> TASK DIRECTIONS: Lines that contain the string "Adhesive" are the ones to list; copy all of them from the records.

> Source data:
----------
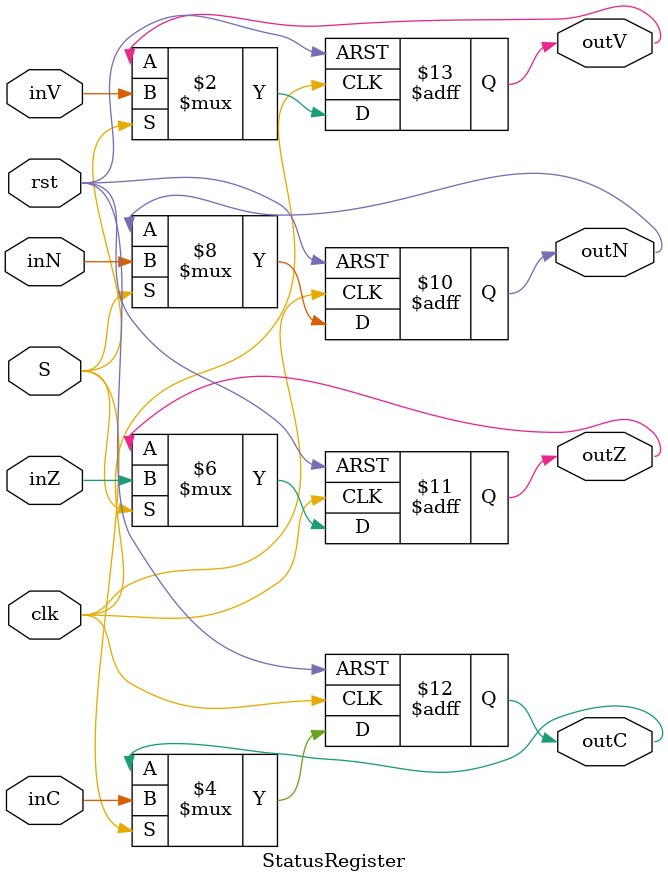
<source format=v>
module StatusRegister (
    clk,
    rst,
    S,
    inN,
    inZ,
    inC,
    inV,

    outN,
    outZ,
    outC,
    outV
);
    input clk, rst, S, inN, inZ, inC, inV;
    output reg outN, outZ, outC, outV;

    always @(negedge clk, posedge rst) begin
        if (rst) begin
            outN <= 1'b0; 
            outZ <= 1'b0; 
            outC <= 1'b0; 
            outV <= 1'b0;
        end
        else if (S) begin
            outN <= inN; 
            outZ <= inZ; 
            outC <= inC; 
            outV <= inV;
        end
    end
endmodule
</source>
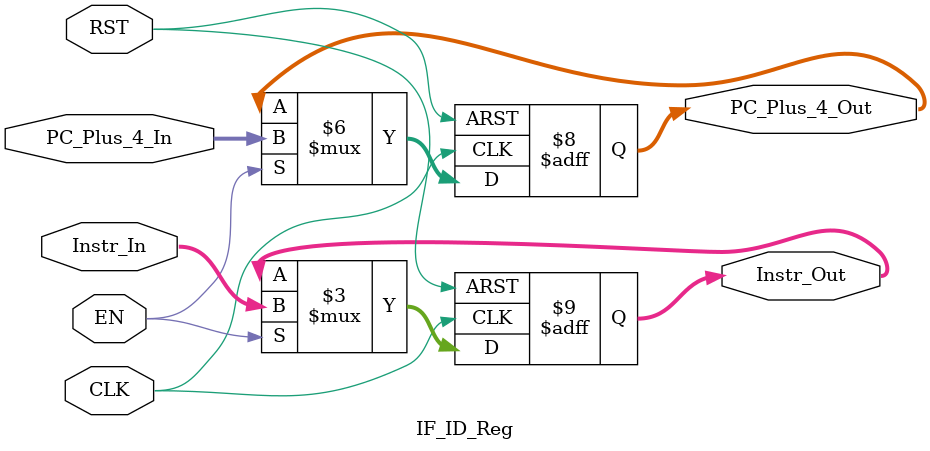
<source format=v>
module IF_ID_Reg(
        input wire  [31:0]  PC_Plus_4_In,
        input wire  [31:0]  Instr_In,
        output reg  [31:0]  PC_Plus_4_Out,
        output reg  [31:0]  Instr_Out,
        input wire          EN,
        input wire          CLK,
        input wire          RST       
    );

    always @ (posedge CLK or posedge RST) begin
        if (RST) begin
            PC_Plus_4_Out <= 32'd0;
            Instr_Out <= 32'd0;
        end
        else if (EN) begin
            PC_Plus_4_Out <= PC_Plus_4_In;
            Instr_Out <= Instr_In;
        end
        else begin
            PC_Plus_4_Out <= PC_Plus_4_Out;
            Instr_Out <= Instr_Out;
        end
    end


endmodule

</source>
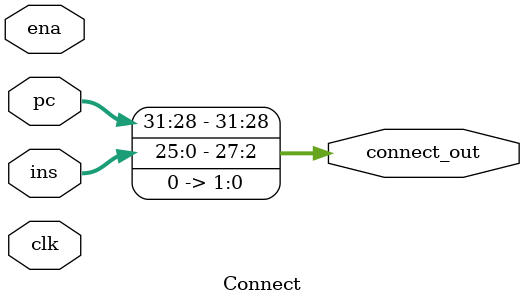
<source format=v>
`timescale 1ns / 1ps


module Connect(
    input clk,
    input ena,
    input [31:0]pc,
    input [31:0]ins,
    output [31:0]connect_out
    );

    assign connect_out = {pc[31:28],ins[25:0],2'b00};

endmodule

</source>
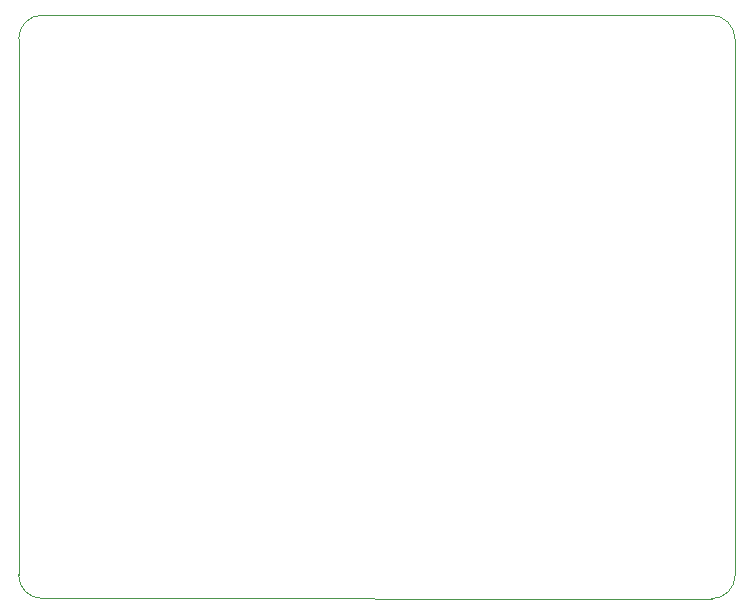
<source format=gbr>
%TF.GenerationSoftware,KiCad,Pcbnew,7.0.8*%
%TF.CreationDate,2024-07-01T13:11:13+02:00*%
%TF.ProjectId,PaperBot,50617065-7242-46f7-942e-6b696361645f,rev?*%
%TF.SameCoordinates,Original*%
%TF.FileFunction,Profile,NP*%
%FSLAX46Y46*%
G04 Gerber Fmt 4.6, Leading zero omitted, Abs format (unit mm)*
G04 Created by KiCad (PCBNEW 7.0.8) date 2024-07-01 13:11:13*
%MOMM*%
%LPD*%
G01*
G04 APERTURE LIST*
%TA.AperFunction,Profile*%
%ADD10C,0.100000*%
%TD*%
G04 APERTURE END LIST*
D10*
X97989200Y-91390000D02*
G75*
G03*
X99989214Y-93390000I2000000J0D01*
G01*
X156665786Y-93415786D02*
X99989214Y-93390000D01*
X97989214Y-91390000D02*
X97994214Y-46004214D01*
X99994214Y-44004214D02*
X156640330Y-44009937D01*
X99994214Y-44004214D02*
G75*
G03*
X97994214Y-46004214I-14J-1999986D01*
G01*
X158640330Y-46009937D02*
X158665786Y-91415786D01*
X156665786Y-93415786D02*
G75*
G03*
X158665786Y-91415786I14J1999986D01*
G01*
X158640263Y-46009937D02*
G75*
G03*
X156640330Y-44009937I-1999963J37D01*
G01*
M02*

</source>
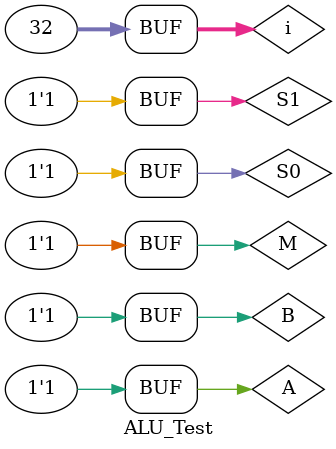
<source format=v>
`timescale 1ns / 1ps


module ALU_Test;

	// Inputs
	reg M;
	reg S1;
	reg S0;
	reg A;
	reg B;

	// Outputs
	wire F;
	
	integer i;

	// Instantiate the Unit Under Test (UUT)
	ALU uut (
		.M(M), 
		.S1(S1), 
		.S0(S0), 
		.A(A), 
		.B(B), 
		.F(F)
	);
	initial begin
		// Initialize Inputs
		for(i = 0; i < 32 ; i = i + 1)
		begin
			M = (i>>4) & 1;
			S1 = (i>>3) & 1;
			S0 = (i>>2) & 1;
			A = (i>>1) & 1;
			B = i & 1;
			#100;
		end    
		// Add stimulus here
	end
endmodule


</source>
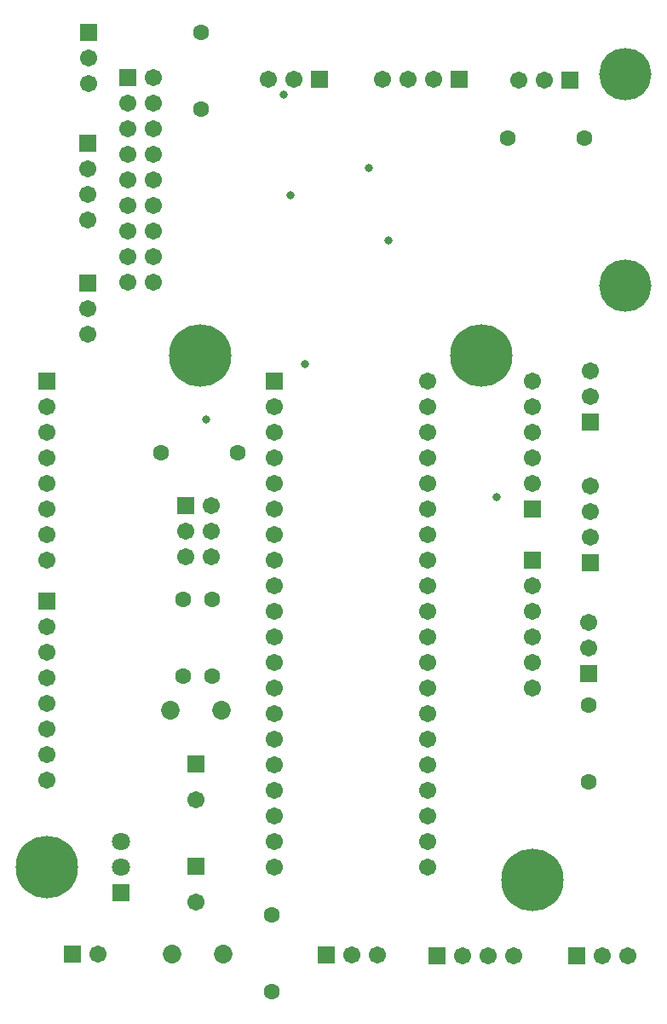
<source format=gbs>
%FSLAX25Y25*%
%MOIN*%
G70*
G01*
G75*
G04 Layer_Color=16711935*
%ADD10C,0.01969*%
%ADD11C,0.01000*%
%ADD12C,0.05906*%
%ADD13R,0.05906X0.05906*%
%ADD14C,0.11811*%
%ADD15R,0.05906X0.05906*%
%ADD16C,0.23622*%
%ADD17C,0.06496*%
%ADD18C,0.05512*%
%ADD19C,0.06299*%
%ADD20R,0.06299X0.06299*%
%ADD21C,0.02362*%
%ADD22C,0.19685*%
%ADD23C,0.00787*%
%ADD24C,0.02362*%
%ADD25C,0.00984*%
%ADD26C,0.00500*%
%ADD27C,0.00591*%
%ADD28C,0.00600*%
%ADD29C,0.00800*%
%ADD30C,0.06706*%
%ADD31R,0.06706X0.06706*%
%ADD32C,0.12611*%
%ADD33R,0.06706X0.06706*%
%ADD34C,0.24422*%
%ADD35C,0.07296*%
%ADD36C,0.06312*%
%ADD37C,0.07099*%
%ADD38R,0.07099X0.07099*%
%ADD39C,0.03162*%
%ADD40C,0.20485*%
D30*
X51732Y368740D02*
D03*
X41732Y358740D02*
D03*
X51732D02*
D03*
X41732Y348740D02*
D03*
X51732D02*
D03*
X41732Y338740D02*
D03*
X51732D02*
D03*
X41732Y328740D02*
D03*
X51732D02*
D03*
X41732Y318740D02*
D03*
X51732D02*
D03*
X41732Y308740D02*
D03*
X51732D02*
D03*
X41732Y298740D02*
D03*
X51732D02*
D03*
X41732Y288740D02*
D03*
X51732D02*
D03*
X227323Y25354D02*
D03*
X237323D02*
D03*
X25984Y278189D02*
D03*
Y268189D02*
D03*
X222441Y243858D02*
D03*
Y253858D02*
D03*
X106535Y368110D02*
D03*
X96535D02*
D03*
X68197Y86512D02*
D03*
Y46512D02*
D03*
X30000Y26000D02*
D03*
X139291Y25748D02*
D03*
X129291D02*
D03*
X26378Y366221D02*
D03*
Y376221D02*
D03*
X222047Y155827D02*
D03*
Y145827D02*
D03*
X194567Y367717D02*
D03*
X204567D02*
D03*
X172598Y25354D02*
D03*
X182598D02*
D03*
X192598D02*
D03*
X25984Y332913D02*
D03*
Y322913D02*
D03*
Y312913D02*
D03*
X222441Y189134D02*
D03*
Y199134D02*
D03*
Y209134D02*
D03*
X161260Y368110D02*
D03*
X151260D02*
D03*
X141260D02*
D03*
X158740Y60118D02*
D03*
Y70118D02*
D03*
Y80118D02*
D03*
Y90118D02*
D03*
Y100118D02*
D03*
Y110118D02*
D03*
Y120118D02*
D03*
Y130118D02*
D03*
Y140118D02*
D03*
Y150118D02*
D03*
Y160118D02*
D03*
Y170118D02*
D03*
Y180118D02*
D03*
Y190118D02*
D03*
Y200118D02*
D03*
Y210118D02*
D03*
Y220118D02*
D03*
Y230118D02*
D03*
Y240118D02*
D03*
Y250118D02*
D03*
X98740Y60118D02*
D03*
Y70118D02*
D03*
Y80118D02*
D03*
Y90118D02*
D03*
Y100118D02*
D03*
Y110118D02*
D03*
Y120118D02*
D03*
Y130118D02*
D03*
Y140118D02*
D03*
Y150118D02*
D03*
Y160118D02*
D03*
Y170118D02*
D03*
Y180118D02*
D03*
Y190118D02*
D03*
Y200118D02*
D03*
Y210118D02*
D03*
Y220118D02*
D03*
Y230118D02*
D03*
Y240118D02*
D03*
X200000Y250000D02*
D03*
Y240000D02*
D03*
Y230000D02*
D03*
Y220000D02*
D03*
Y210000D02*
D03*
Y130000D02*
D03*
Y140000D02*
D03*
Y150000D02*
D03*
Y160000D02*
D03*
Y170000D02*
D03*
X10000Y180000D02*
D03*
Y190000D02*
D03*
Y200000D02*
D03*
Y210000D02*
D03*
Y220000D02*
D03*
Y230000D02*
D03*
Y240000D02*
D03*
Y94000D02*
D03*
Y104000D02*
D03*
Y114000D02*
D03*
Y124000D02*
D03*
Y134000D02*
D03*
Y144000D02*
D03*
Y154000D02*
D03*
X74394Y181346D02*
D03*
X64394D02*
D03*
X74394Y191346D02*
D03*
X64394D02*
D03*
X74394Y201346D02*
D03*
D31*
X41732Y368740D02*
D03*
X25984Y288189D02*
D03*
X222441Y233858D02*
D03*
X68197Y100291D02*
D03*
Y60291D02*
D03*
X26378Y386221D02*
D03*
X222047Y135827D02*
D03*
X25984Y342913D02*
D03*
X222441Y179134D02*
D03*
X200000Y200000D02*
D03*
Y180000D02*
D03*
X10000Y250000D02*
D03*
Y164000D02*
D03*
X64394Y201346D02*
D03*
D33*
X217323Y25354D02*
D03*
X116535Y368110D02*
D03*
X20000Y26000D02*
D03*
X119291Y25748D02*
D03*
X214567Y367717D02*
D03*
X162598Y25354D02*
D03*
X171260Y368110D02*
D03*
X98740Y250118D02*
D03*
D34*
X70000Y260000D02*
D03*
X180000D02*
D03*
X200000Y55000D02*
D03*
X10000Y60000D02*
D03*
D35*
X58197Y121402D02*
D03*
X78197D02*
D03*
X59000Y26000D02*
D03*
X79000D02*
D03*
D36*
X98032Y11378D02*
D03*
Y41378D02*
D03*
X70079Y386260D02*
D03*
Y356260D02*
D03*
X222047Y123268D02*
D03*
Y93268D02*
D03*
X220118Y344882D02*
D03*
X190118D02*
D03*
X63386Y164606D02*
D03*
Y134606D02*
D03*
X74409Y164606D02*
D03*
Y134606D02*
D03*
X84685Y222047D02*
D03*
X54685D02*
D03*
D37*
X39000Y70000D02*
D03*
Y60000D02*
D03*
D38*
Y50000D02*
D03*
D39*
X135880Y333232D02*
D03*
X102580Y362032D02*
D03*
X72080Y235132D02*
D03*
X110880Y256832D02*
D03*
X185880Y204632D02*
D03*
X143580Y305132D02*
D03*
X105280Y322532D02*
D03*
D40*
X236221Y370079D02*
D03*
Y287402D02*
D03*
M02*

</source>
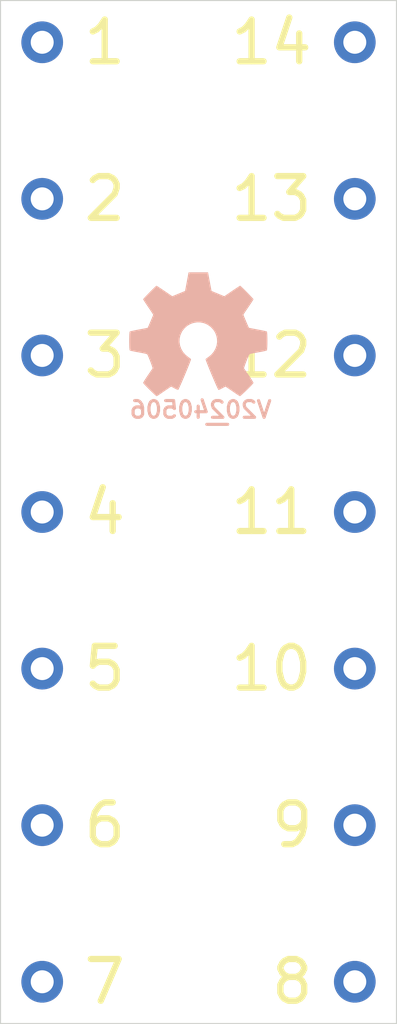
<source format=kicad_pcb>
(kicad_pcb (version 20221018) (generator pcbnew)

  (general
    (thickness 1.67)
  )

  (paper "A4")
  (layers
    (0 "F.Cu" mixed)
    (31 "B.Cu" mixed)
    (32 "B.Adhes" user "B.Adhesive")
    (33 "F.Adhes" user "F.Adhesive")
    (34 "B.Paste" user)
    (35 "F.Paste" user)
    (36 "B.SilkS" user "B.Silkscreen")
    (37 "F.SilkS" user "F.Silkscreen")
    (38 "B.Mask" user)
    (39 "F.Mask" user)
    (40 "Dwgs.User" user "User.Drawings")
    (41 "Cmts.User" user "User.Comments")
    (42 "Eco1.User" user "User.Eco1")
    (43 "Eco2.User" user "User.Eco2")
    (44 "Edge.Cuts" user)
    (45 "Margin" user)
    (46 "B.CrtYd" user "B.Courtyard")
    (47 "F.CrtYd" user "F.Courtyard")
    (48 "B.Fab" user)
    (49 "F.Fab" user)
    (50 "User.1" user)
    (51 "User.2" user)
    (52 "User.3" user)
    (53 "User.4" user)
    (54 "User.5" user)
    (55 "User.6" user)
    (56 "User.7" user)
    (57 "User.8" user)
    (58 "User.9" user)
  )

  (setup
    (stackup
      (layer "F.SilkS" (type "Top Silk Screen") (color "White") (material "Direct Printing"))
      (layer "F.Paste" (type "Top Solder Paste"))
      (layer "F.Mask" (type "Top Solder Mask") (color "Green") (thickness 0.025) (material "Liquid Ink") (epsilon_r 3.7) (loss_tangent 0.029))
      (layer "F.Cu" (type "copper") (thickness 0.035))
      (layer "dielectric 1" (type "core") (color "FR4 natural") (thickness 1.55) (material "FR4") (epsilon_r 4.6) (loss_tangent 0.035))
      (layer "B.Cu" (type "copper") (thickness 0.035))
      (layer "B.Mask" (type "Bottom Solder Mask") (color "Green") (thickness 0.025) (material "Liquid Ink") (epsilon_r 3.7) (loss_tangent 0.029))
      (layer "B.Paste" (type "Bottom Solder Paste"))
      (layer "B.SilkS" (type "Bottom Silk Screen") (color "White") (material "Direct Printing"))
      (copper_finish "HAL lead-free")
      (dielectric_constraints no)
    )
    (pad_to_mask_clearance 0)
    (pcbplotparams
      (layerselection 0x00010fc_ffffffff)
      (plot_on_all_layers_selection 0x0000000_00000000)
      (disableapertmacros false)
      (usegerberextensions false)
      (usegerberattributes true)
      (usegerberadvancedattributes true)
      (creategerberjobfile true)
      (dashed_line_dash_ratio 12.000000)
      (dashed_line_gap_ratio 3.000000)
      (svgprecision 4)
      (plotframeref false)
      (viasonmask false)
      (mode 1)
      (useauxorigin false)
      (hpglpennumber 1)
      (hpglpenspeed 20)
      (hpglpendiameter 15.000000)
      (dxfpolygonmode true)
      (dxfimperialunits true)
      (dxfusepcbnewfont true)
      (psnegative false)
      (psa4output false)
      (plotreference true)
      (plotvalue true)
      (plotinvisibletext false)
      (sketchpadsonfab false)
      (subtractmaskfromsilk false)
      (outputformat 1)
      (mirror false)
      (drillshape 1)
      (scaleselection 1)
      (outputdirectory "")
    )
  )

  (net 0 "")
  (net 1 "Net-(J1-Pin_1)")

  (footprint "mill-max:PC_pin_nail_head_6092" (layer "F.Cu") (at 142.5 62.5))

  (footprint "mill-max:PC_pin_nail_head_6092" (layer "F.Cu") (at 142.5 70))

  (footprint "mill-max:PC_pin_nail_head_6092" (layer "F.Cu") (at 142.5 77.5))

  (footprint "mill-max:PC_pin_nail_head_6092" (layer "F.Cu") (at 142.5 92.5 180))

  (footprint "mill-max:PC_pin_nail_head_6092" (layer "F.Cu") (at 142.5 100 180))

  (footprint "mill-max:PC_pin_nail_head_6092" (layer "F.Cu") (at 142.5 85 180))

  (footprint "mill-max:PC_pin_nail_head_6092" (layer "F.Cu") (at 157.5 85))

  (footprint "mill-max:PC_pin_nail_head_6092" (layer "F.Cu") (at 157.5 107.5))

  (footprint "mill-max:PC_pin_nail_head_6092" (layer "F.Cu") (at 157.5 62.5))

  (footprint "mill-max:PC_pin_nail_head_6092" (layer "F.Cu") (at 157.5 92.5))

  (footprint "mill-max:PC_pin_nail_head_6092" (layer "F.Cu") (at 157.5 70))

  (footprint "mill-max:PC_pin_nail_head_6092" (layer "F.Cu") (at 142.5 107.5))

  (footprint "mill-max:PC_pin_nail_head_6092" (layer "F.Cu") (at 157.5 100))

  (footprint "mill-max:PC_pin_nail_head_6092" (layer "F.Cu") (at 157.5 77.5))

  (footprint "Symbol:OSHW-Symbol_6.7x6mm_SilkScreen" (layer "B.Cu") (at 150 76.5 180))

  (footprint "SquantorLabels:Label_Generic" (layer "B.Cu") (at 150.9 80.2 180))

  (gr_line (start 140.5 109.5) (end 159.5 109.5)
    (stroke (width 0.05) (type solid)) (layer "Edge.Cuts") (tstamp 00000000-0000-0000-0000-00005fb5e4f5))
  (gr_line (start 159.5 60.5) (end 159.5 109.5)
    (stroke (width 0.05) (type solid)) (layer "Edge.Cuts") (tstamp 00000000-0000-0000-0000-00005fb5e4fa))
  (gr_line (start 159.5 60.5) (end 140.5 60.5)
    (stroke (width 0.05) (type solid)) (layer "Edge.Cuts") (tstamp 00000000-0000-0000-0000-00005fb5e506))
  (gr_line (start 140.5 109.5) (end 140.5 60.5)
    (stroke (width 0.05) (type solid)) (layer "Edge.Cuts") (tstamp 6657e7f5-434b-4f93-ab26-857f5b969897))

)

</source>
----------
> SOLUTION FOR THIS EXERCISE:
    (32 "B.Adhes" user "B.Adhesive")
    (33 "F.Adhes" user "F.Adhesive")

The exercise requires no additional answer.